(Data provided begins)

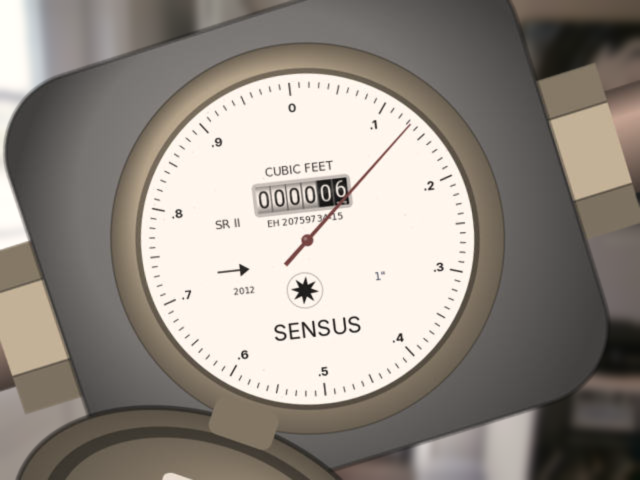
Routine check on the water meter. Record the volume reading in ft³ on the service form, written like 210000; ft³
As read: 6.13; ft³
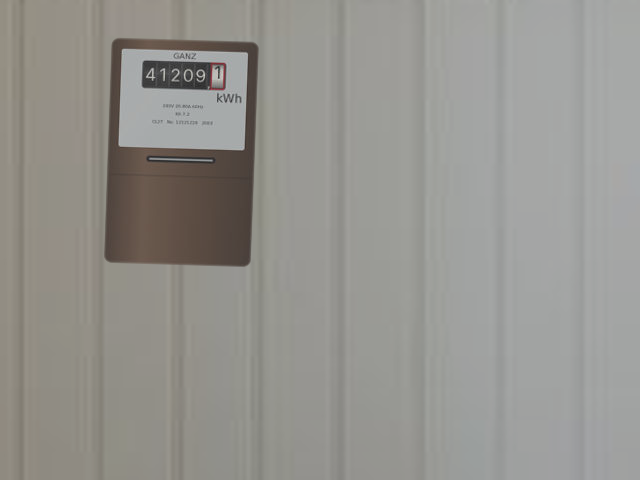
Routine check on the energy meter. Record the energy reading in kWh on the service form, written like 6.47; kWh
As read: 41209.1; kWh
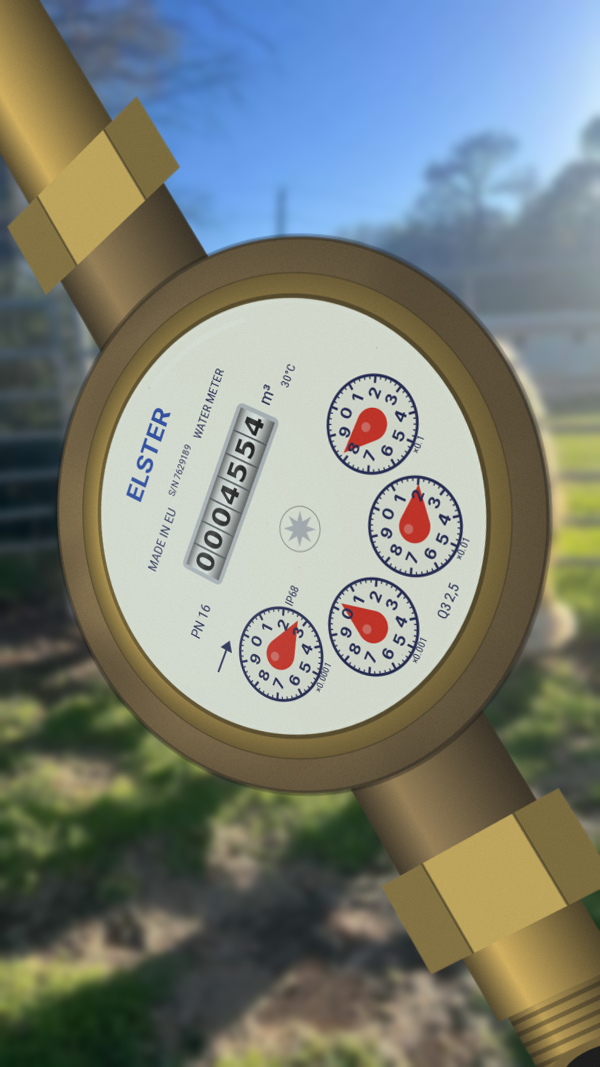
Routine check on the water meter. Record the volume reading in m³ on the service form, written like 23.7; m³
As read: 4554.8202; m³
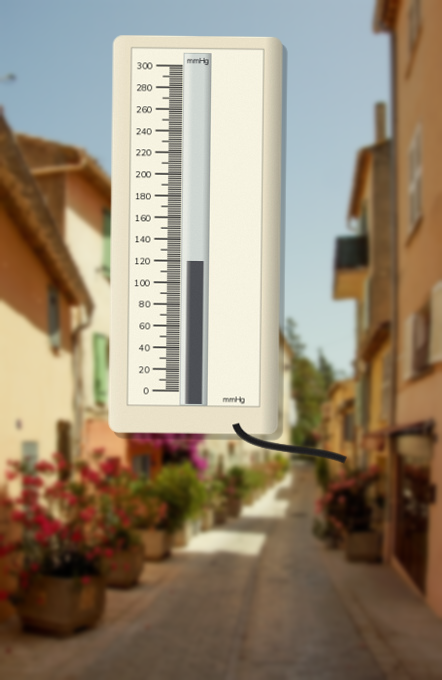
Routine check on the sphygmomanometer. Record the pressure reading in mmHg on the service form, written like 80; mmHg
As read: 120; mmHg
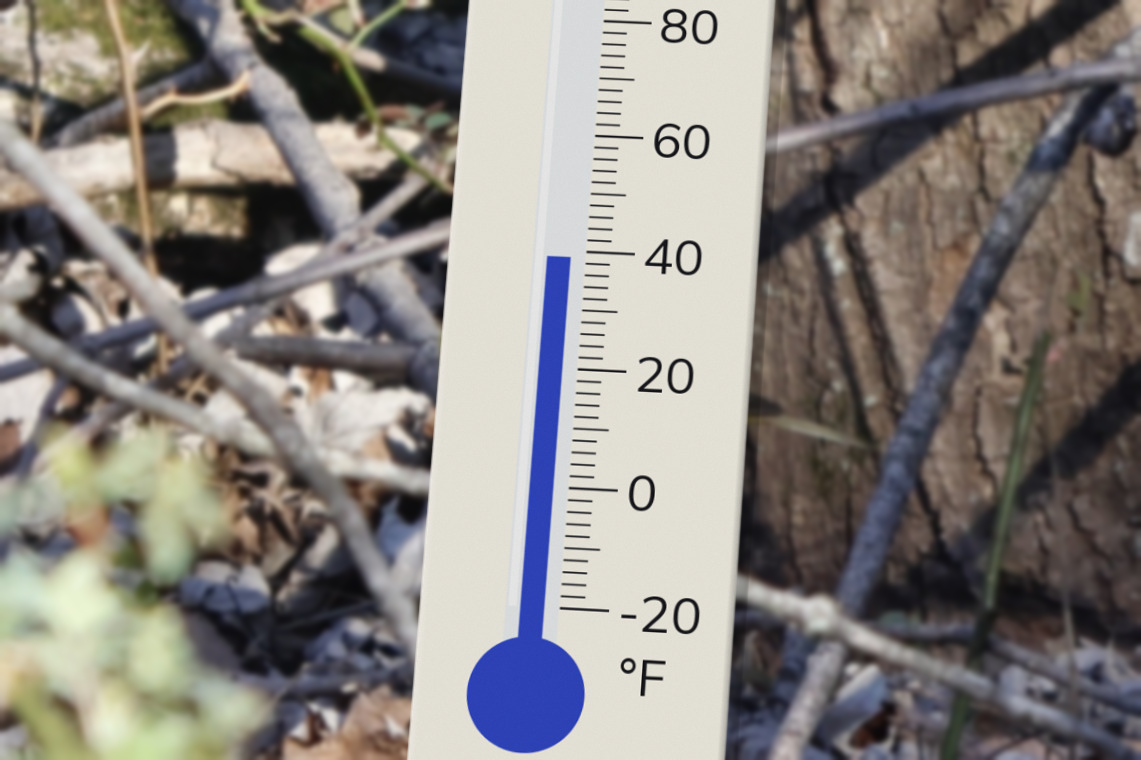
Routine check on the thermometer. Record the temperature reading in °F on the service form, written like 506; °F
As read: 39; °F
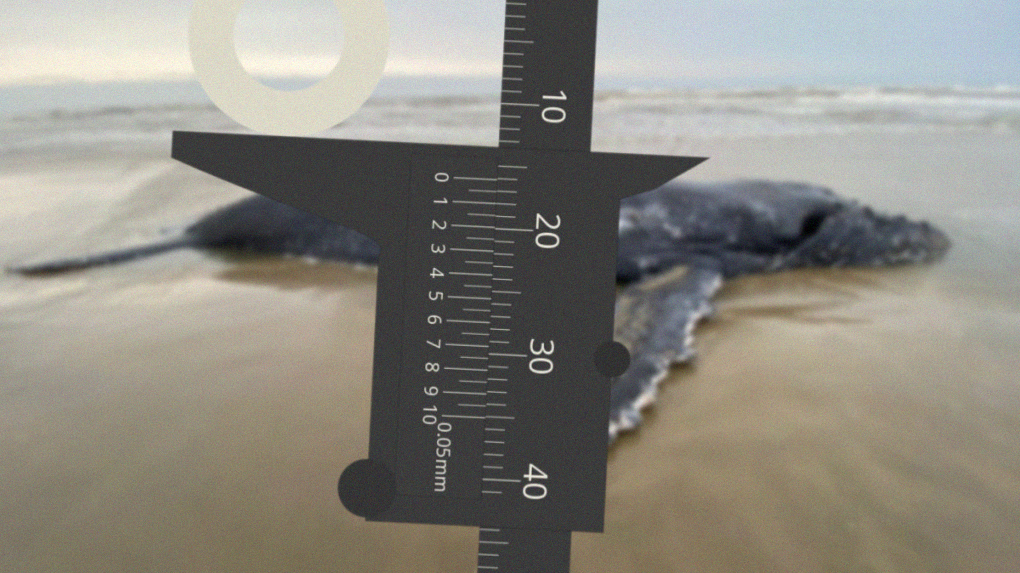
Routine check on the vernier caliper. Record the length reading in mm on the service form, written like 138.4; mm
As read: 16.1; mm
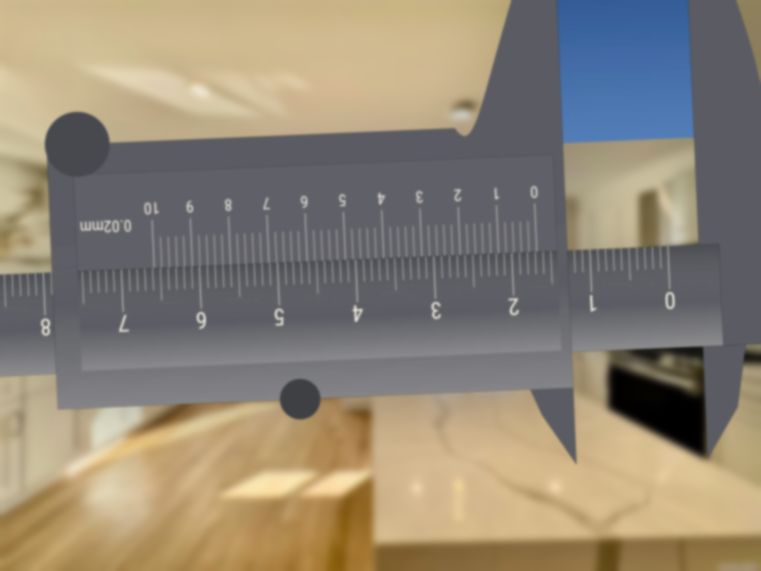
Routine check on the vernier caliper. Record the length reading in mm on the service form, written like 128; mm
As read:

(Data provided ends)
(Data provided begins)

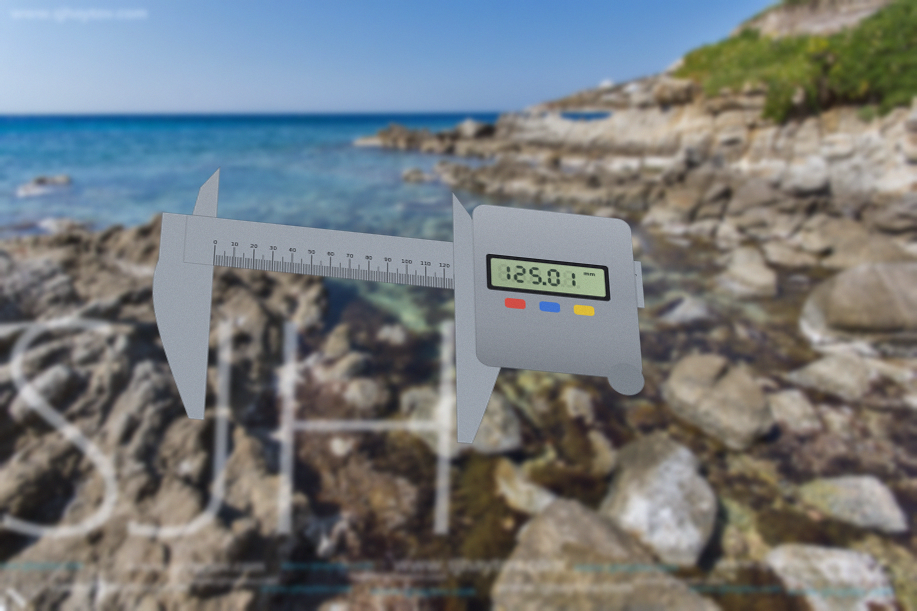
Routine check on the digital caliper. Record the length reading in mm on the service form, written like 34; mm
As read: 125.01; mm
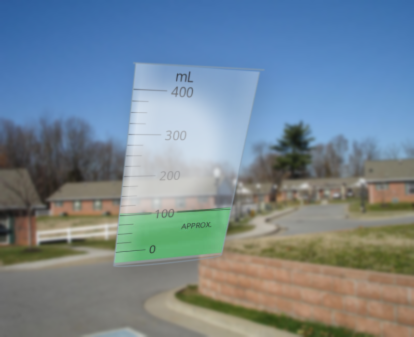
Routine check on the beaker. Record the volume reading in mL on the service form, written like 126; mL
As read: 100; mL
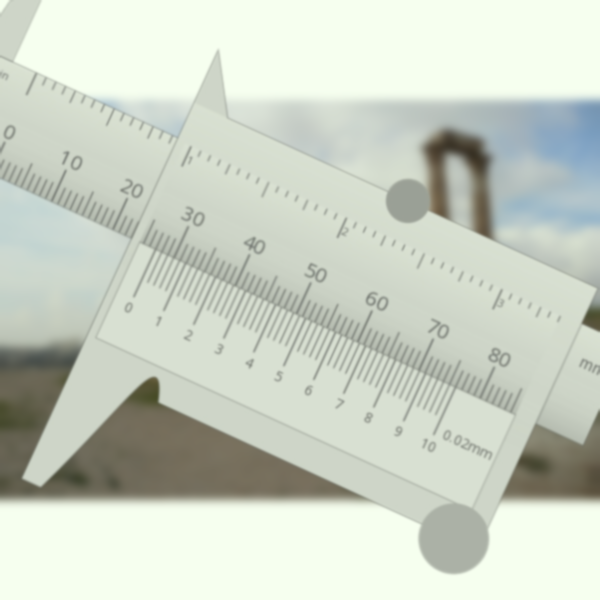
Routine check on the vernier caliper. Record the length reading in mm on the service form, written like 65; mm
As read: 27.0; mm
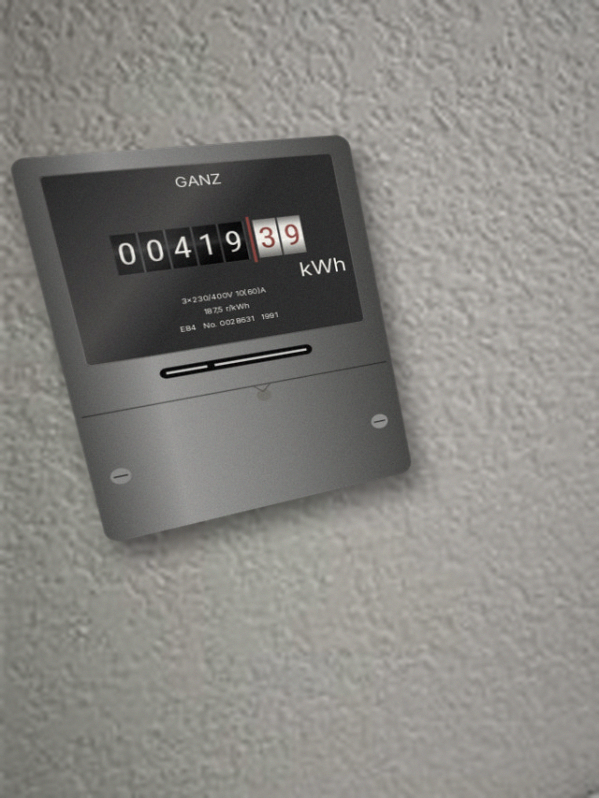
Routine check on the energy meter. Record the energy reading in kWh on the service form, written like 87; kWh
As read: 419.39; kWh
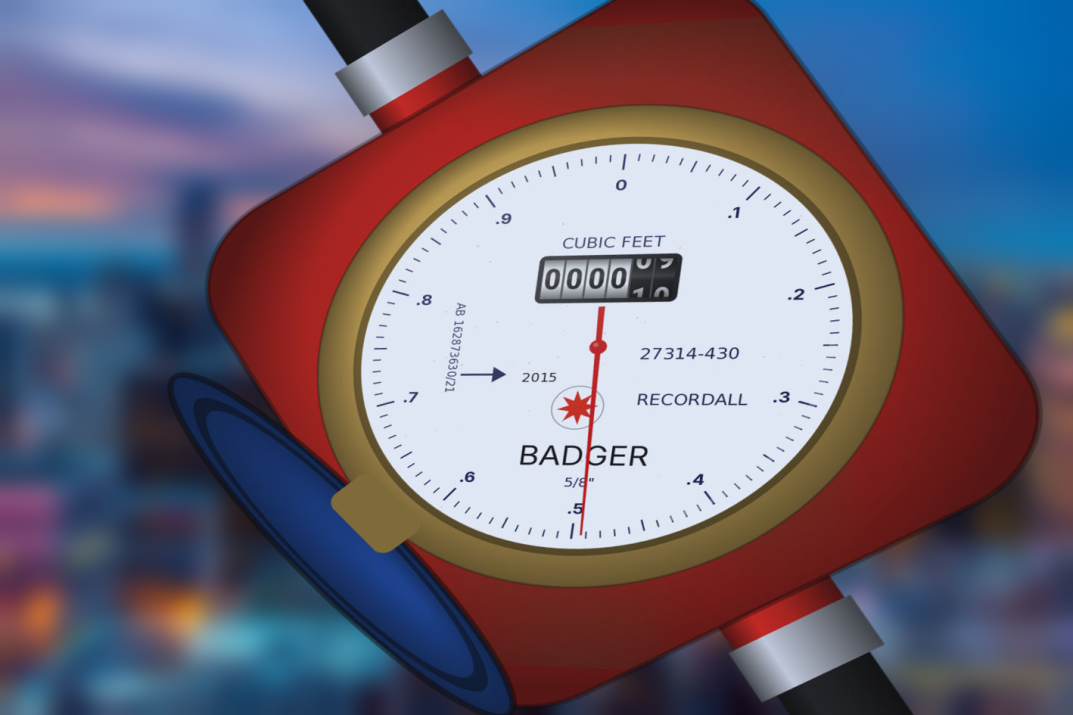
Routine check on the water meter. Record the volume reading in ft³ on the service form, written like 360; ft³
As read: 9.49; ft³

(Data provided ends)
(Data provided begins)

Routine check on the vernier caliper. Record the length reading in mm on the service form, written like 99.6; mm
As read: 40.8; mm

(Data provided ends)

Count the lines in the material above that contain the word "volume". Reply with the number alone.

Result
4